Eine reale Angst um eine Thronfolger*in muss das Königshaus auf jeden Fall nicht haben, denn Harry nimmt aktuell nur Platz 6 in der Liste der Anwärter*innen ein. Vor ihm stehen sein 71-jähriger Vater Prinz Charles, sein Bruder Prinz William und dessen drei Kinder. William, mit dem Harry zurzeit ein, sagen wir mal angespanntes Verhältnis führt, ist ein Vorzeigeprinz mit Vorzeigefrau, der die Rolle des Königs gern in Anspruch nehmen wird. Die Ankündigung von Meghan und Harry hat also eher eine symbolische als eine reale Auswirkung auf das Königshaus – und stellt gleichermaßen erneut die Debatte in den Raum, wie zeitgemäß eine Monarchie im 21. Jahrhundert eigentlich ist.

Erste Veränderungen haben die ehemalige Schauspielerin Meghan („Suits“) und Harry schon ankündigt, beispielsweise eine neuen Medienumgang. Künftig wollen sie mehr über Instagram mit den Fans des Königshauses kommunizieren und ansonsten auf Nachwuchsjournalist*innen und Organisationen setzen, die mehr über ihre Inhalte der jeweiligen Auftritte als über sie als Personen berichten.
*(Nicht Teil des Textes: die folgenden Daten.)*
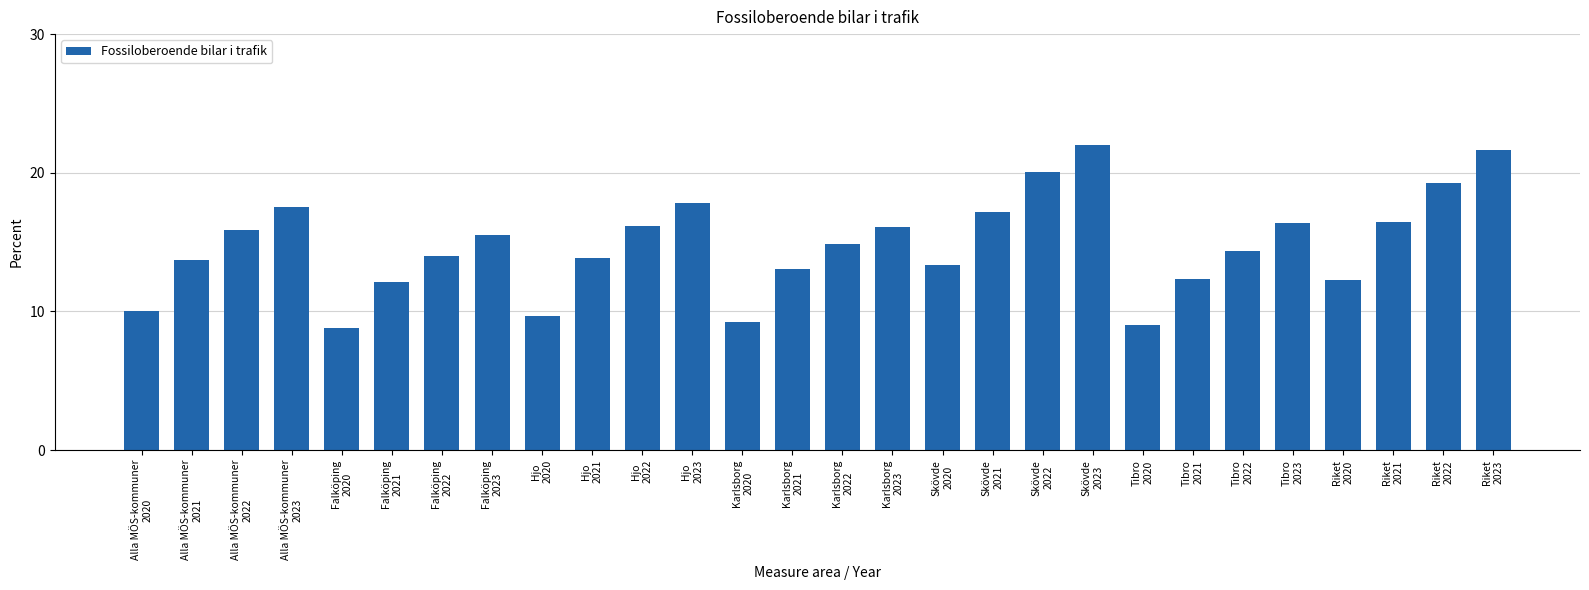

Is it true that the value at Riket
2022 is 28.8?

False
Also weniger Klatsch-, mehr Charityberichterstattung. Denn auch das steht schon fest: Das Paar will eine neue Charityorganisation gründen, mit einem Fokus auf Umweltthemen und weibliches Empowerment.
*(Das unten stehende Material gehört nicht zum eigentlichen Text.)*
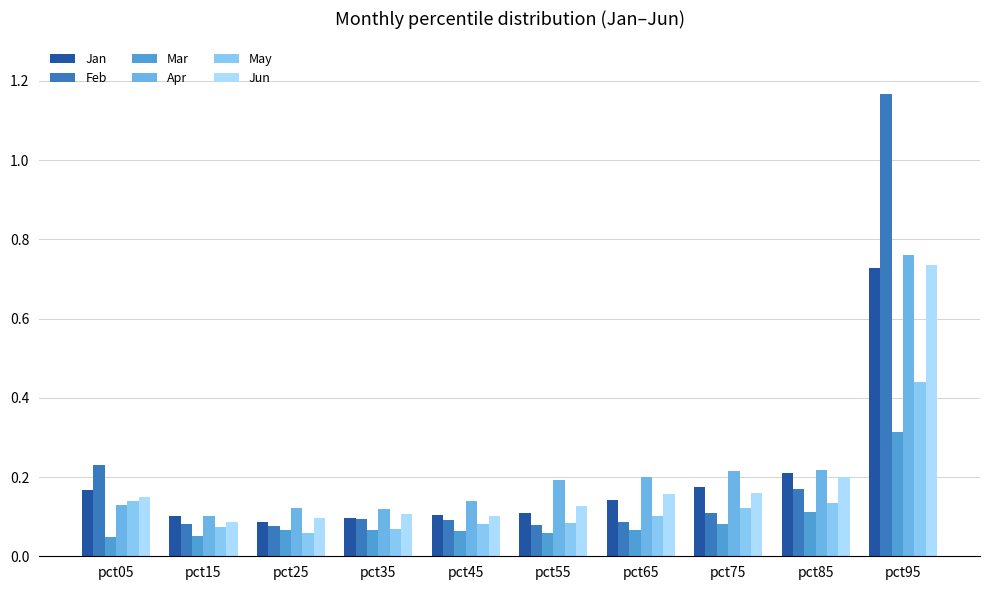

The May series shows 0.0 at pct15. True or false?

False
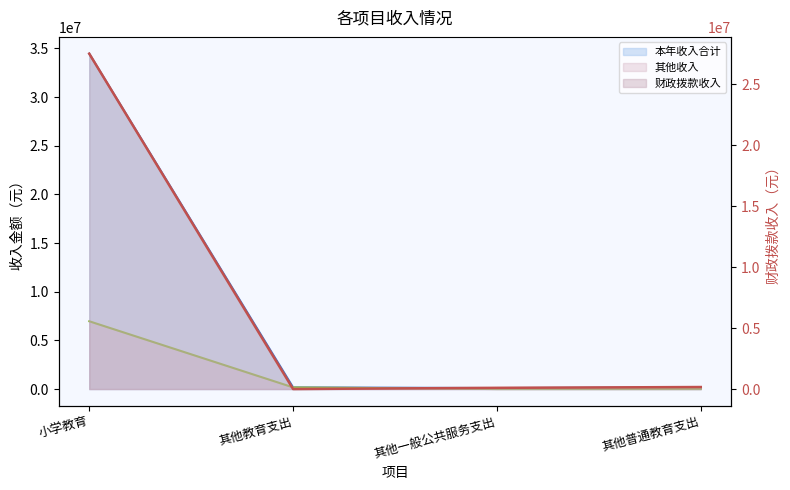

Is it true that 其他收入 equals 0.0 at 其他普通教育支出?

True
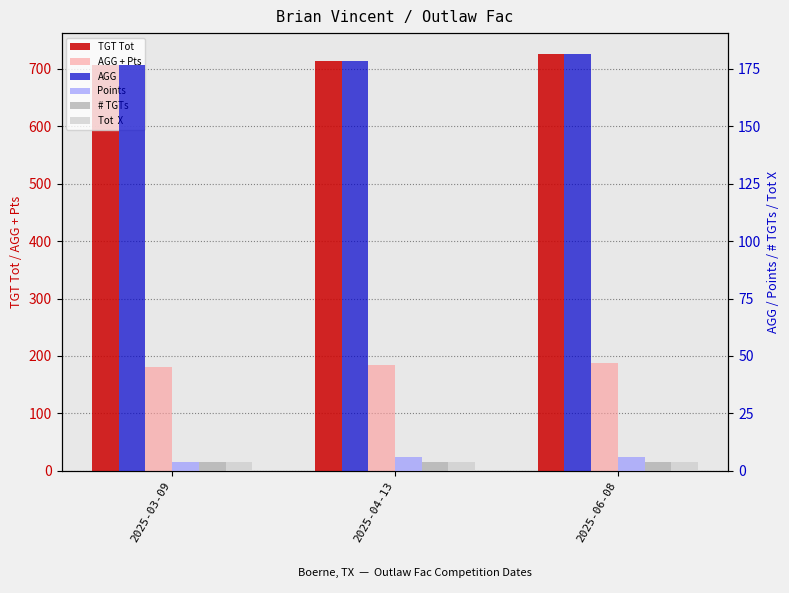

How many bars are there in total?

18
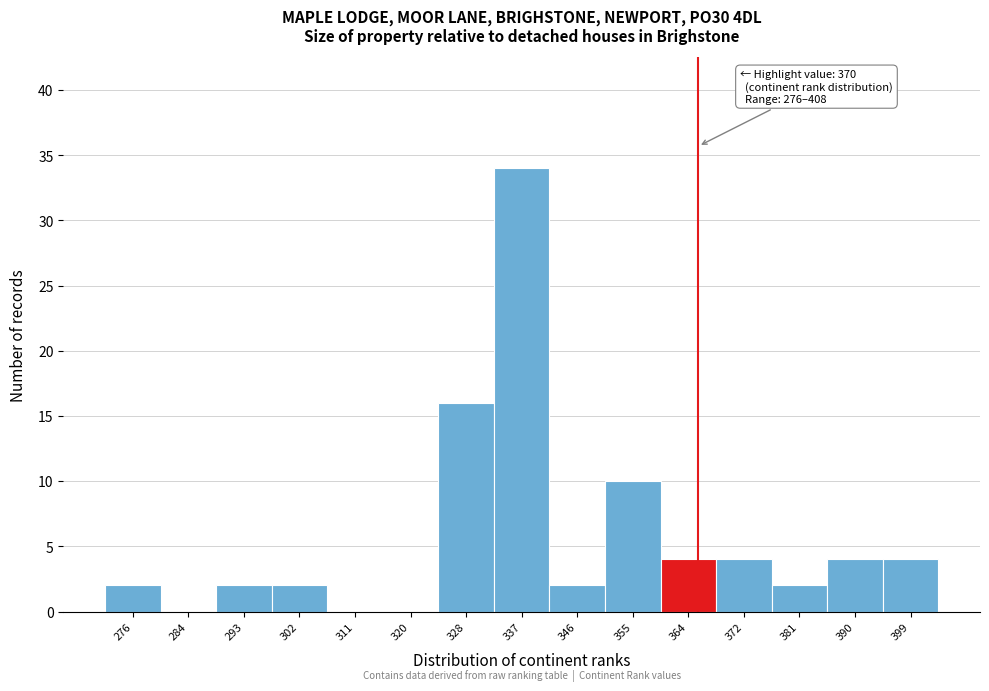

Reading right to left, list all the values displayed in this chart.

399=4	390=4	381=2	372=4	364=4	355=10	346=2	337=34	328=16	320=0	311=0	302=2	293=2	284=0	276=2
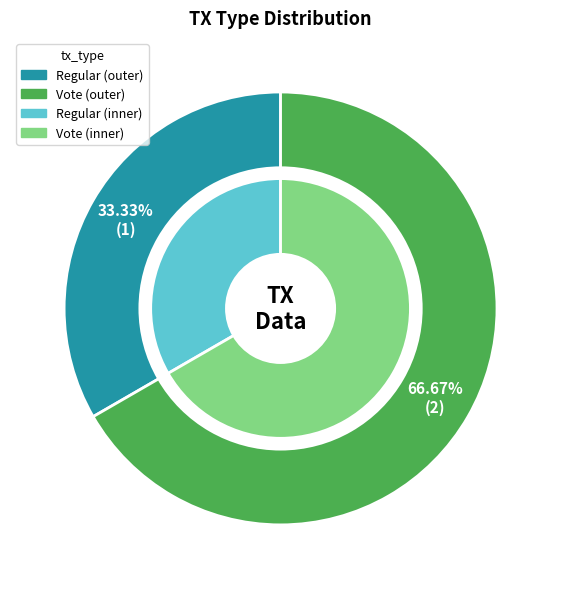

To the nearest percent, what portion does Vote represent?

67%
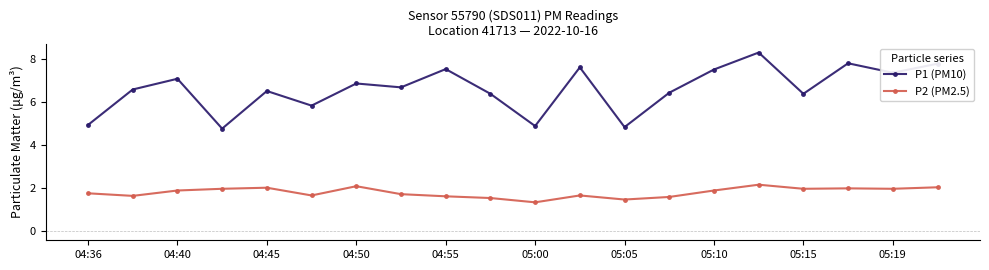

What is the sum of all P2 (PM2.5) values?

36.2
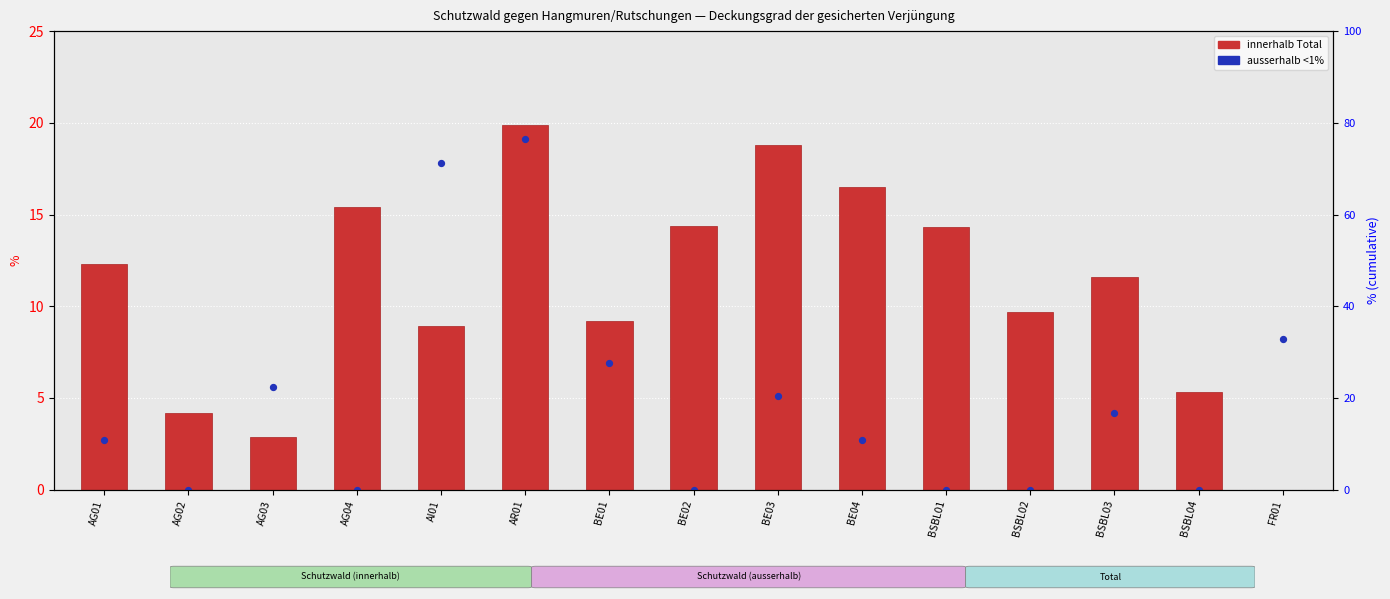

What are all the series names shown in the legend?

innerhalb Total (%), ausserhalb <1% (%)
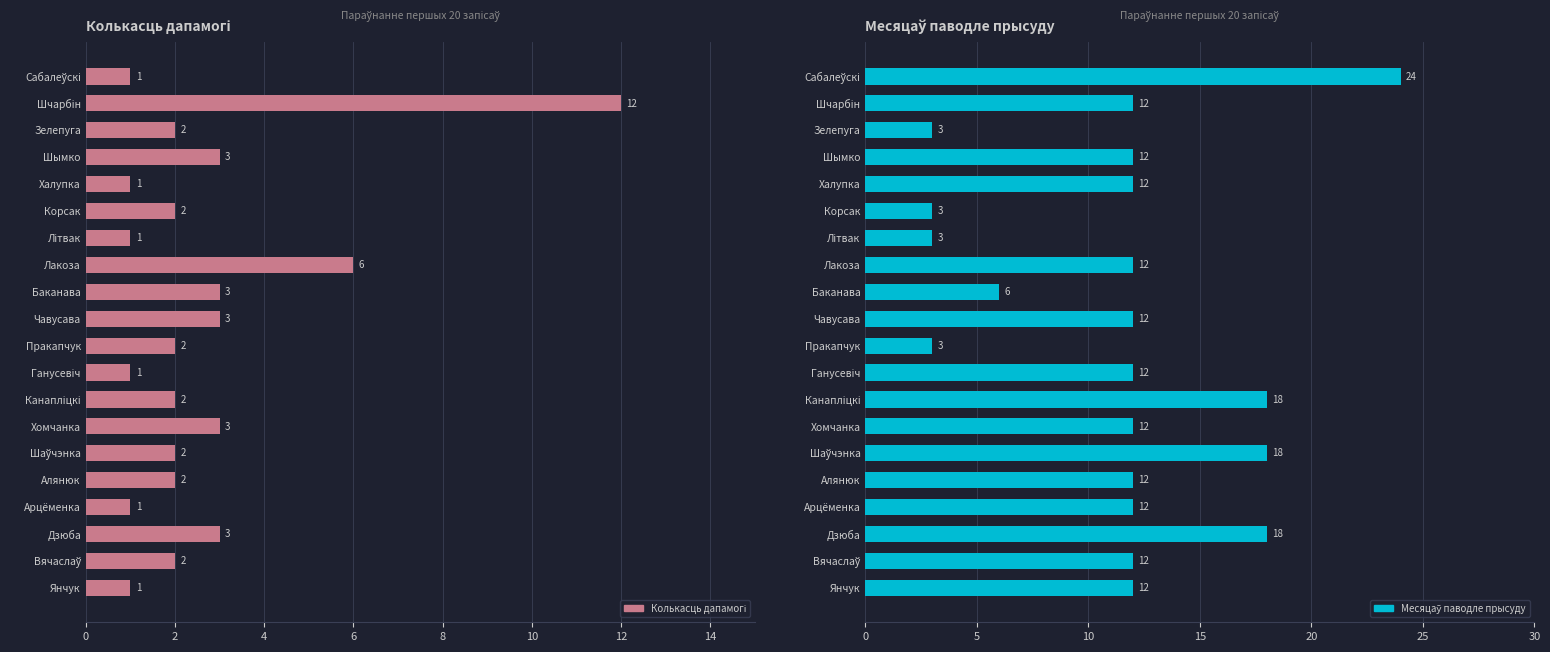

What is the difference between the maximum and minimum values in the Колькасць дапамогі series?

11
Außerdem wollen sie künftig keine Zuwendungen mehr aus dem Soverein Grant, mit dem die britischen Steuerzahler einen Teil der Ausgaben der Royals finanzieren, in Anspruch nehmen und stattdessen mit eigenem Einkommen für sich selbst sorgen. Woher das kommt oder ob sie wie bisher aus dem Privatvermögen Prinz Charles mitfinanziert werden, ist offen.

Aber wie könnte ihre fortschrittliche Rolle in der Monarchie aussehen? Ist das nicht sowieso ein Oxymoron? Wie es genau mit ihnen weitergeht, müssen Meghan und Harry noch mit der Königsfamilie aushandeln. Der Buckhingham-Palast kommentierte die Entscheidung bisher nur kurz und knapp, dass sich diese noch „in einem frühen Stadium“ befinde und dass es eine „komplizierte Angelegenheit (sei), deren Bearbeitung einige Zeit in Anspruch nehmen wird“. Vermutlich wird am Ende noch der Brexit schneller vollzogen werden als dieser königliche (Halb-)Austritt.